Our tragedy started March 30 at 10:30 p.m., when our daughter-in-law called and told us about Nathan's accident in Germany. It was a parent's worst nightmare hearing that your son was pronounced brain dead from a motorcycle accident. The feeling of helplessness was overwhelming, especially being so far away. Not knowing what to do, my wife called Fred Stevens. He suggested calling the Red Cross. From that moment on, everyone was more than caring. Everyone went above and beyond to assist us.
Delta Airlines was able to get us on an overbooked flight to Germany and helped us get through customs. People from Nathan's squadron picked us up at the airport and also made arrangements for someone from his squadron to be there for us at all times. The Air Force also had people there and made sure we were fed, gave us a hotel to stay at and took care of everything so we could say good bye to Nate. Their compassion was genuine and heartfelt, from four-star Gen. Mark Welsh, Command Chief Craig Adams and his squadron commander, Lt. Colonel Miller, down to the regular airmen. They made us feel like family.
Nathan's good friend, Andy Stevens, was the perfect sidekick. He helped us take turns staying with Nate as we tried to sleep. He was also our lifeline back home by letting us use his phone and talk to the people who wanted in the loop. His mom, Lisa Stevens, was a godsend to us, helping us make arrangements with the funeral, food for afterwards and helping tell the family what was going on.

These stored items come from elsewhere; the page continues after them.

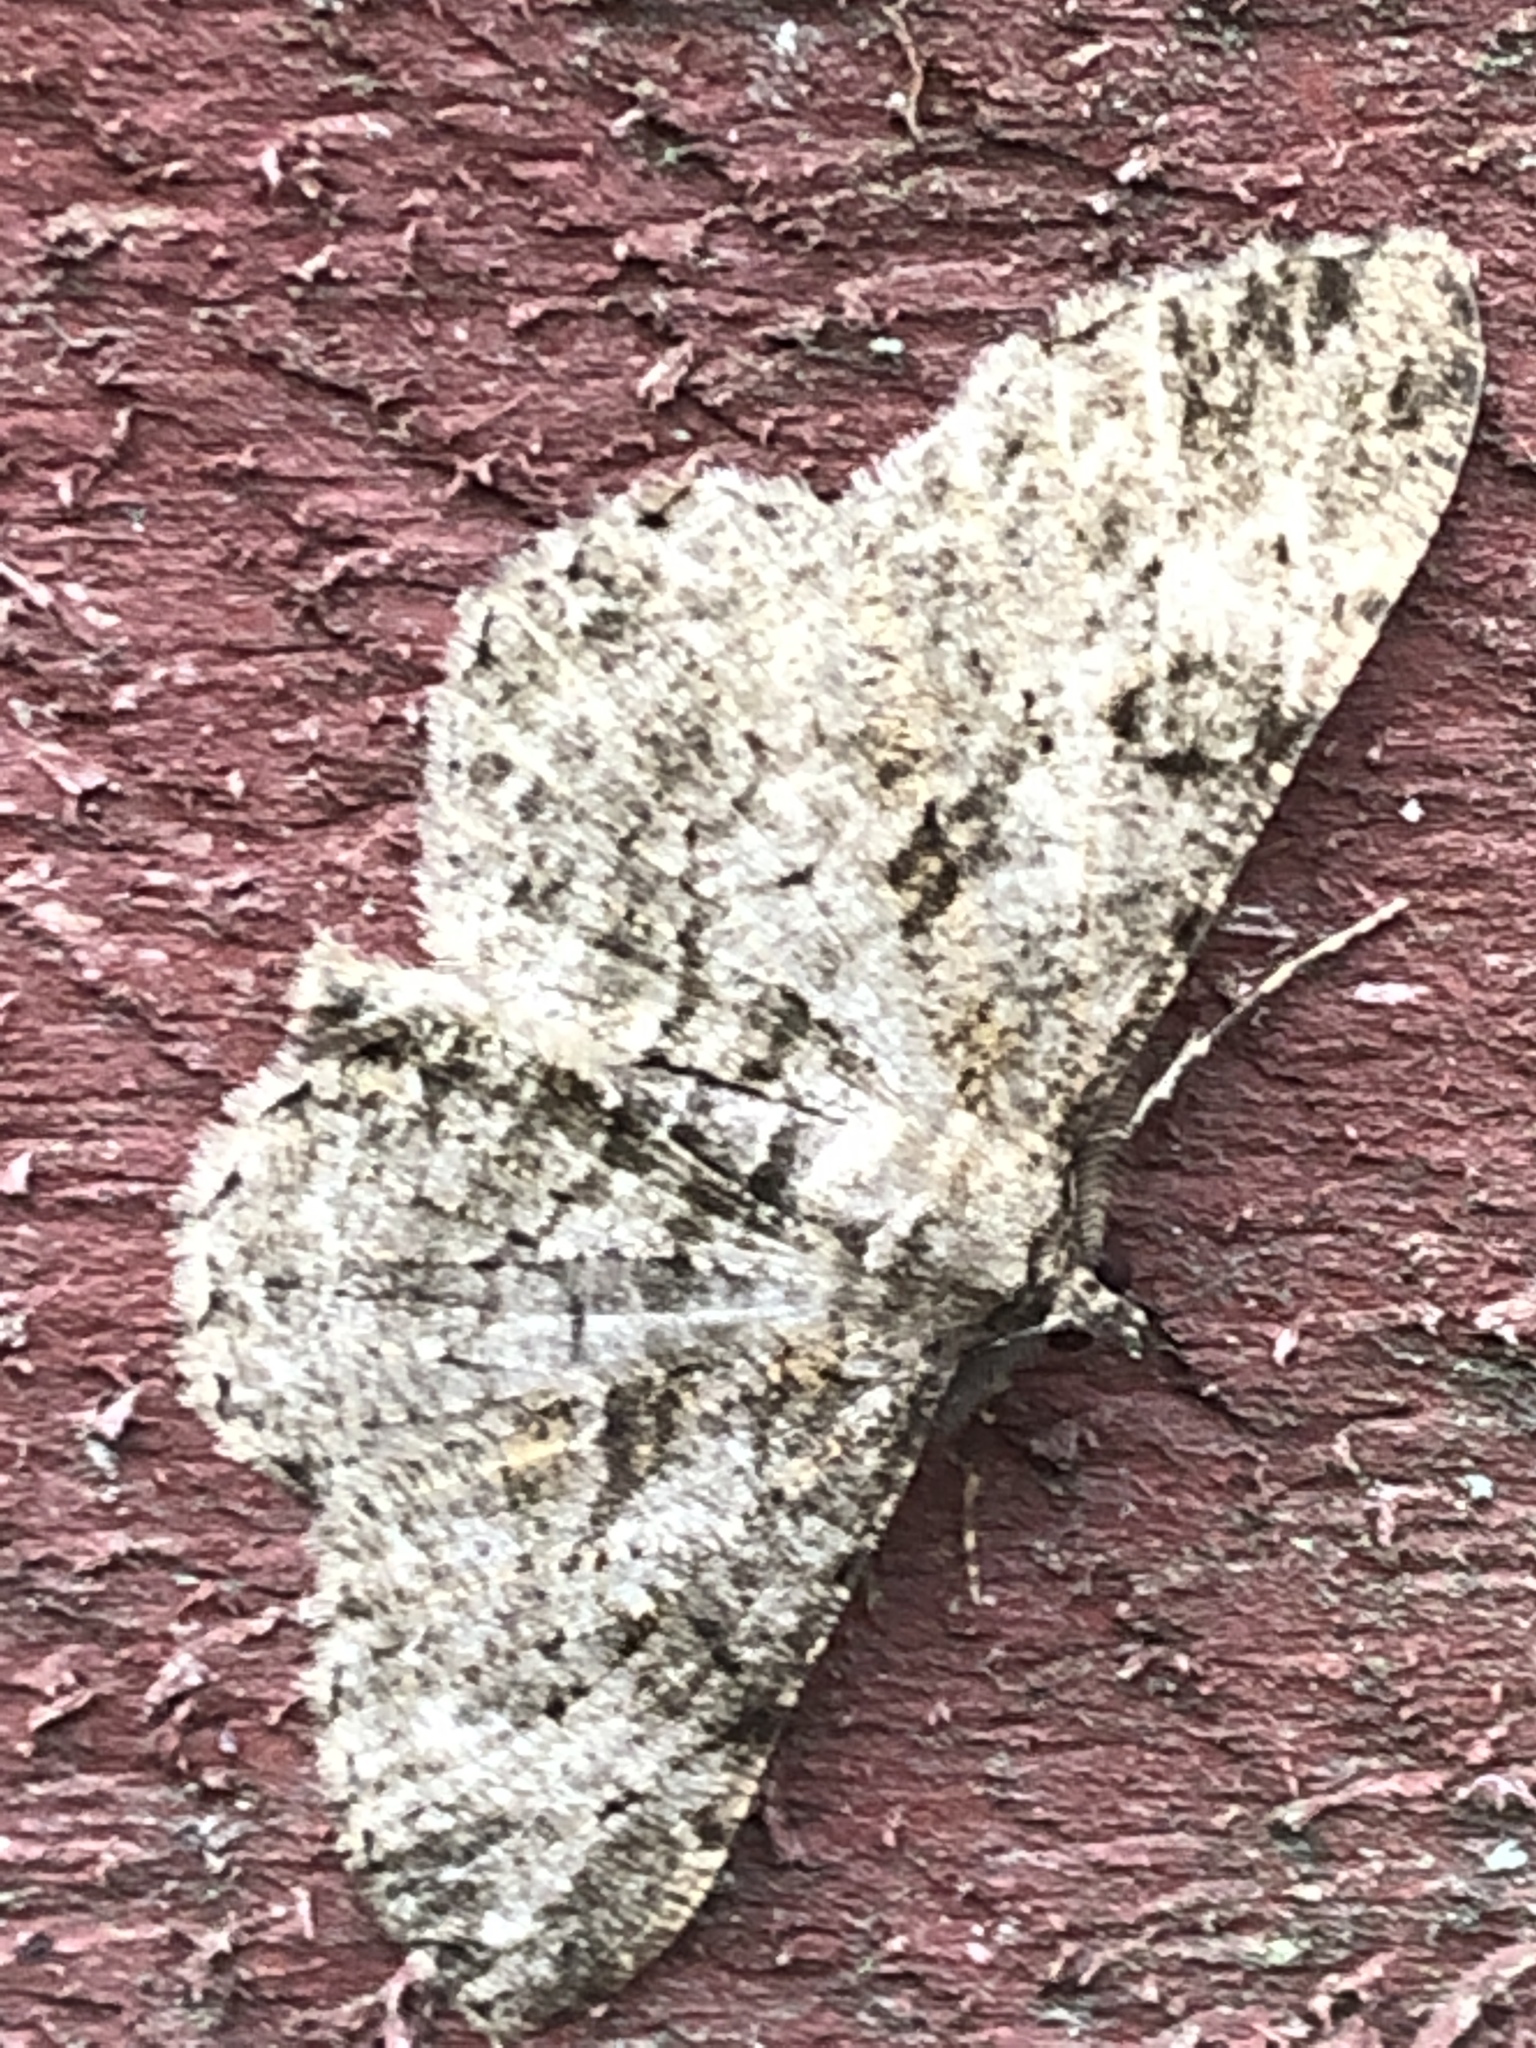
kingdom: Animalia
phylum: Arthropoda
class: Insecta
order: Lepidoptera
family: Geometridae
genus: Peribatodes
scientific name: Peribatodes rhomboidaria
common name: Willow beauty
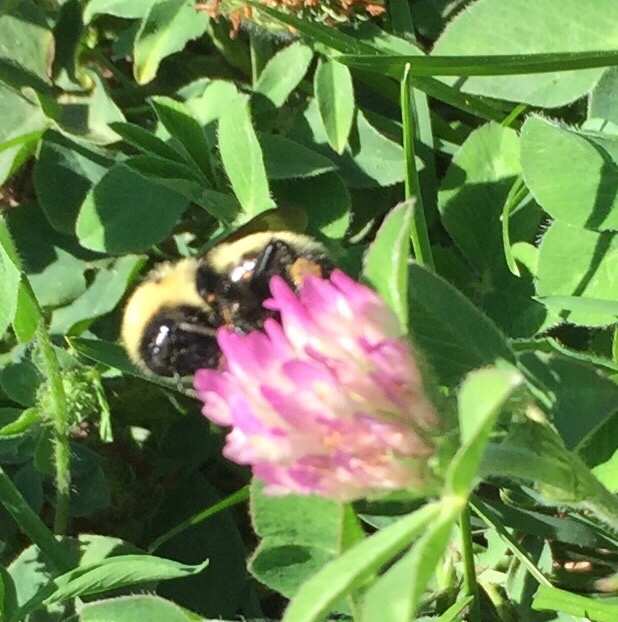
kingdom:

We had overwhelming emotions when we brought Nate's body back home. There were people lining the roads from McCutchenville to the funeral home. We are very proud of the support we have received from our community.
We want to thank our family, friends, neighbors, and community for all that they have done and continue to do in our time of need. You always hear about the bad in people. We are here to tell you there are still a lot of great people in this world.